CHEM Seminar - Using the Concepts of Solid-state Chemistry to Develop New Quantum Materials
2:30pm - 3:30pm
Room 2463, 2/F (Lifts 25/26), Academic Building, HKUST

Speaker: Professor Leslie SCHOOP

Institution: Department of Chemistry, Princeton University

Host by: Prof. Haibin SU



Initiated by the discovery of topological insulators, topologically non-trivial materials have attracted immense interest in the physics community in the past decade. One of the latest additions to the field, the material class of topological semimetals, has grown at an extremely fast rate . While the prototype of a topological semimetal, graphene, has been known for a while, the first 3D analogues of graphene have only been discovered recently. This review, written from a chemistry perspective, intends to make the growing field of topological semimetals accessible to the wider community of materials scientists and scholars from related disciplines. To this end, we describe key features of topological semimetals, embedded in their electronic structure, and how they can be achieved based on chemical principles. We introduce the different classes of topological semimetals and review their salient representatives. Finally, selected properties and potential applications of these materials are discussed.


About the speaker

Dr.
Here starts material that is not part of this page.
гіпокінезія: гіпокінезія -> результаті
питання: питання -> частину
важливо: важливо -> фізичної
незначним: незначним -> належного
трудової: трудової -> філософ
Schoop received her Diploma in Chemistry from Johannes Gutenberg University (2010) and PhD in Chemistry from Princeton University (2014). She then went on to work as a Minerva fast-track fellow under Professor Bettina Lotsch at the Max Planck Institute for Solid State Research (2015-2017). Dr. Schoop joined the Princeton University Department of Chemistry Faculty in 2017. In 2019 she won the Beckman Young Investigator award. The Schoop Lab is working at the interface of chemistry and physics, using chemical principles to find new materials with exotic physical properties.